Le thème de l'apparence et de la réalité domine, laissant le
lecteur souvent perplexe. ‘There’s
daggers in men’s smiles’
('Le
sourire des hommes recèle un poignard')
s'écrie
Hamlet. Or justement, c'est l'arme de la dernière nouvelle évoquant
un duel fatal ('Le
Sud').
Au-delà
de ce masque, somme toute plus shakespearien que grec, Borgès
enveloppe son récit dans un hermétisme où il aime se complaire.
C'est donc au travers de certains symboles maçonniques qu'il faut
comprendre son univers imaginaire parsemé d'indices. « Dans
les cosmogonies les démiurges pétrissent un rouge Adam »
(p.15). La première nouvelle ('Les
ruines circulaires'),
l'annonce d'emblée : fantôme du passé indien, cycle du temps,
thème du Feu, composent les éléments d'un rêve devenu
réalité : « Dans
le rêve de l'homme qui rêvait, le rêvé s'éveilla »

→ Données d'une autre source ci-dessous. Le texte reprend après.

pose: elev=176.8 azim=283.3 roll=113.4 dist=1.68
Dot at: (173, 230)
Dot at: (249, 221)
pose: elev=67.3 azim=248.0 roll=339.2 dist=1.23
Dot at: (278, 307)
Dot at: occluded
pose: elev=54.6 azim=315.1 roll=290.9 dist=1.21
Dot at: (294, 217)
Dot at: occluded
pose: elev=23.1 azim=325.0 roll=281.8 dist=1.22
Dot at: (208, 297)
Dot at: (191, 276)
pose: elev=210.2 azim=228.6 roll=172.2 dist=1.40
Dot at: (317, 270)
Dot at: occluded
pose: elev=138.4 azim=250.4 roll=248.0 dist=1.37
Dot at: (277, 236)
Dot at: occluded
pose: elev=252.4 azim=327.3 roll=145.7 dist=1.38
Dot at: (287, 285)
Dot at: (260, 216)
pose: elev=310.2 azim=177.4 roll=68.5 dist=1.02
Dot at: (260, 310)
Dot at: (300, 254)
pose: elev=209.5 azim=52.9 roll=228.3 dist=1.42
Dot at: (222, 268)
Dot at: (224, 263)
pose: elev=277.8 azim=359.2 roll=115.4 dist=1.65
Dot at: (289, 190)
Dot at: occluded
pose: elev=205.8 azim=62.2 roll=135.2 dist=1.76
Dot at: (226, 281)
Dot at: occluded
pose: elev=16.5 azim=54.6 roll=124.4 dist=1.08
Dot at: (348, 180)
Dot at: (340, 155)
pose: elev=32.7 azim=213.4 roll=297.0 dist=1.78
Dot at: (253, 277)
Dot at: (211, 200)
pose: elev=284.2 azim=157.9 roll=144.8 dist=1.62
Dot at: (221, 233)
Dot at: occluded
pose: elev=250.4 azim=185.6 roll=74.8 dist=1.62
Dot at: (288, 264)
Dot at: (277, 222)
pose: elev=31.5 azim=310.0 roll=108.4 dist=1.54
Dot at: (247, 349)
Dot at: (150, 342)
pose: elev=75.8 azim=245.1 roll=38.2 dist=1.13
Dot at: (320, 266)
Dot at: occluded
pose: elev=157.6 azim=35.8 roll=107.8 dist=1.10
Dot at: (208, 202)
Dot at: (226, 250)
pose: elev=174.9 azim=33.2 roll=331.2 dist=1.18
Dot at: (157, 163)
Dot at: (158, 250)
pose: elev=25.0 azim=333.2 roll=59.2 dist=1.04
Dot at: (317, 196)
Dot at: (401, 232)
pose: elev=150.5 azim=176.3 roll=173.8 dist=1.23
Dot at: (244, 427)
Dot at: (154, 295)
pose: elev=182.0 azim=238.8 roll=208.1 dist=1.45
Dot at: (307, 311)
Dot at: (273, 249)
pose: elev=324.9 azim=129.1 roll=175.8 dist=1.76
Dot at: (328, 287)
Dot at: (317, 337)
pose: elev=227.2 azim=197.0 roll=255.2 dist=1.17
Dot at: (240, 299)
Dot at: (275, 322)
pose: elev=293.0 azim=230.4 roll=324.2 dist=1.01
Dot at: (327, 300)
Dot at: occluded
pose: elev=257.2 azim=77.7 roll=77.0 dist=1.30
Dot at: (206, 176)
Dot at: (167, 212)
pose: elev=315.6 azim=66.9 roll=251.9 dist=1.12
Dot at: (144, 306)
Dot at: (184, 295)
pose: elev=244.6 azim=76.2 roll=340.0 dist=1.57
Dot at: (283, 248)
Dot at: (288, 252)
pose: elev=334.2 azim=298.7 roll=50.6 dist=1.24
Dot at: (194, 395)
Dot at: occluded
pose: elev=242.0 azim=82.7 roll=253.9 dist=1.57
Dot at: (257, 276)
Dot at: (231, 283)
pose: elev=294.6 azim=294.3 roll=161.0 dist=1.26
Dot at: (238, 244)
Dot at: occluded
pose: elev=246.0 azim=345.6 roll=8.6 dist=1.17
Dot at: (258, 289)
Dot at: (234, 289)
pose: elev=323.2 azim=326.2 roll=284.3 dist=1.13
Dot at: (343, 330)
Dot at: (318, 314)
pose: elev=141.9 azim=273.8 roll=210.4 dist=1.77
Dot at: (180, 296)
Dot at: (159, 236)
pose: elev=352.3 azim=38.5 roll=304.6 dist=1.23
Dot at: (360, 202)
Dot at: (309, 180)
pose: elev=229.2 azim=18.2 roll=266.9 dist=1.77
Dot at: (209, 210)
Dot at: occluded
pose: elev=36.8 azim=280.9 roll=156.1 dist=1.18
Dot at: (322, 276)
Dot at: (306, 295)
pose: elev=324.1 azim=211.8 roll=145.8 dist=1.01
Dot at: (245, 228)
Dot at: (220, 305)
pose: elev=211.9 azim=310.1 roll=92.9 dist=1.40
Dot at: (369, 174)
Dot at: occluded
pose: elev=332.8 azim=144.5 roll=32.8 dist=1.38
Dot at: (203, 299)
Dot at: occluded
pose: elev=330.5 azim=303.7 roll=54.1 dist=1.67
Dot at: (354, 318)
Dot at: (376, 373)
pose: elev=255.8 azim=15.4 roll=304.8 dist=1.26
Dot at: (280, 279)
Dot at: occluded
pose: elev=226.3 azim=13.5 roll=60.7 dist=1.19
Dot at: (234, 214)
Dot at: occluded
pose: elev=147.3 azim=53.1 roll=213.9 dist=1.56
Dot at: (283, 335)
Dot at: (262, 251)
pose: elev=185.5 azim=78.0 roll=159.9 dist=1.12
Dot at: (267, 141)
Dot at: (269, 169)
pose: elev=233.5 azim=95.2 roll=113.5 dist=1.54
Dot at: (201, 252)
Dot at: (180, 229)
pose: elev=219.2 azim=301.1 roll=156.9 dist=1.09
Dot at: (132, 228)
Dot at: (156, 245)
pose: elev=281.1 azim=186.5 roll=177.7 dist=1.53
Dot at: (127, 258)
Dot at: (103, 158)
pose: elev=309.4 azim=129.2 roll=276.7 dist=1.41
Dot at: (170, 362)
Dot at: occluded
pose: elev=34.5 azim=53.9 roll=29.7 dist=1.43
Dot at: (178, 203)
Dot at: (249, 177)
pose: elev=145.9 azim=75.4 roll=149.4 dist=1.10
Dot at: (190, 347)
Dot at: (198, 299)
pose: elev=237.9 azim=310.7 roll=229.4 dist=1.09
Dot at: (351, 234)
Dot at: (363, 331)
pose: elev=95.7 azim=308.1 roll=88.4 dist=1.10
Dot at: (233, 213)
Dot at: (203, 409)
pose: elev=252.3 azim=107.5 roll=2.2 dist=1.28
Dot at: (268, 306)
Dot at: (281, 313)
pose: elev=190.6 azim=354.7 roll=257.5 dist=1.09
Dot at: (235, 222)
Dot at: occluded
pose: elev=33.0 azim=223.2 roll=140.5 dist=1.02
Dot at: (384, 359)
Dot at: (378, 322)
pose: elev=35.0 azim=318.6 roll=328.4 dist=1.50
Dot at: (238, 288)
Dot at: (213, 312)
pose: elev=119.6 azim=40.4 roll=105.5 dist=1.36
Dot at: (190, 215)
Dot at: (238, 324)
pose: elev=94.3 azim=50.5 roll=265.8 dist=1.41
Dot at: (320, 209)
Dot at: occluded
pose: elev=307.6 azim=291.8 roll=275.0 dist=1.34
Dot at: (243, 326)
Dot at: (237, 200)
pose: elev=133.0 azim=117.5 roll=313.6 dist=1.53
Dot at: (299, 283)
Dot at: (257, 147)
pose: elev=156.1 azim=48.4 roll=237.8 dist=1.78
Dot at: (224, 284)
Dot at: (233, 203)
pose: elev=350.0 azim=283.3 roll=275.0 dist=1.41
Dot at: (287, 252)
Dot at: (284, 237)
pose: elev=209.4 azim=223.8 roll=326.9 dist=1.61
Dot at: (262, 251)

(p.16). Agnostique, Borgès imagine de créer un Adam de rêve pétri
par le rouge du Feu (« l'Adam
de rêve que les nuits du magicien avaient fabriqué »,
p.16). Le cercle cosmique, laisse place au carré terrestre dans une
deuxième nouvelle au titre évocateur : 'Le
jardin aux sentiers qui bifurquent'.
Au travers d'une narration d'apparence policière, le jardin
imaginaire est un labyrinthe évoquant une « bifurcation
dans le temps, non dans l'espace »
(p.34). Cette nouvelle porte d'ailleurs l'empreinte d'un triangle
dans sa forme comme dans ses protagonistes où l'Est rencontre
l'Ouest, autre thème favori pour ce grand admirateur de l'Orient
qu'était Borgès. « Le
problème abyssal du temps »
(p.36) « à
la différence de Newton et de Schopenhauer »
n'est pas « un
temps uniforme, absolu »
mais un réseau « de
temps divergents, convergents et parallèles »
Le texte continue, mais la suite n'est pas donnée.